List of tasks:
a – Reproduce the passage of the Cattleya tenuis thread between "# Cattleya tenuis" and "LO69 (Dec 3, 2021)", inclusive.
b – According to the opening post of the Cattleya tenuis thread, why did tomp share this species? Answer in one to three sentences.
c – Carry on the Cattleya tenuis thread from its last line.

# Cattleya tenuis



## tomp (Nov 6, 2021)

I really like this bicolor lookalike species. unlike bicolor it tends to climb a bit. One does not see the often so here it is to view.


----------



## LO69 (Dec 3, 2021)

Thanks for sharing. Really nice!!


----------



## Paphman910 (Dec 3, 2021)

Very nice!


----------



## LadySlipper (Dec 3, 2021)

Awesome. Thanks for sharing.


----------



## abax (Dec 3, 2021)

This orchid ought to have a wonderful fragrance...does it?


----------



## BrucherT (Dec 4, 2021)

tomp said:


> I really like this bicolor lookalike species. unlike bicolor it tends to climb a bit. One does not see the often so here it is to view.View attachment 30348
> View attachment 30349
> View attachment 30350


Never seen it! What a nice clear green.


----------



## DrLeslieEe (Dec 5, 2021)

I've always loved this species... thanks for posting... now if I could only remember where I put mine lol.


----------



## GuRu (Dec 5, 2021)

Supplied information:
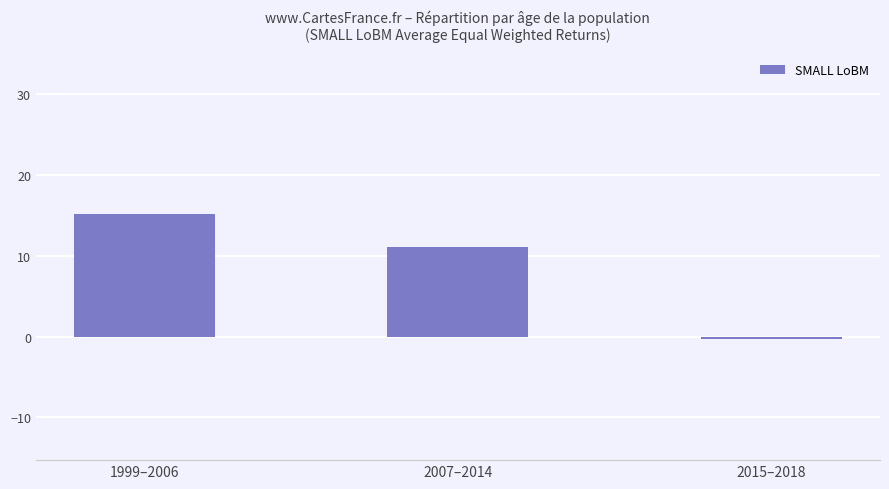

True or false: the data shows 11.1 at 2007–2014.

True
...
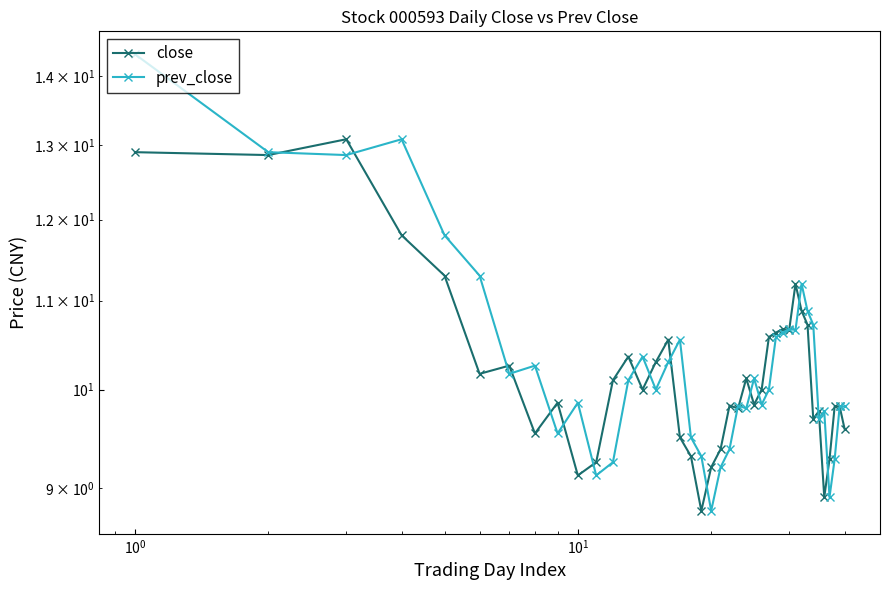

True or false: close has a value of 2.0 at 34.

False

Answers in order:
a –
# Cattleya tenuis



## tomp (Nov 6, 2021)

I really like this bicolor lookalike species. unlike bicolor it tends to climb a bit. One does not see the often so here it is to view.


----------



## LO69 (Dec 3, 2021)

b – tomp shared it because this bicolor lookalike species is not often seen, so the post puts it up for others to view.

c –
BrucherT said:


> Never seen it! What a nice clear green.


So far I've never seen it, too. I like such flowers a lot, looked it up and could find that there are two colourations within this species....a mor green(ish) one like yours and a more brown(ish) one.



DrLeslieEe said:


> ..... now if I could only remember where I put mine lol.



Leslie, this could be affected by two reasons......too much orchids or beginning of senior moments. Both should give you pause. Think about this.


----------



## DrLeslieEe (Dec 5, 2021)

I move plants between 2 friend’s greenhouses and my indoor growing areas so sometimes plants stowaway lol.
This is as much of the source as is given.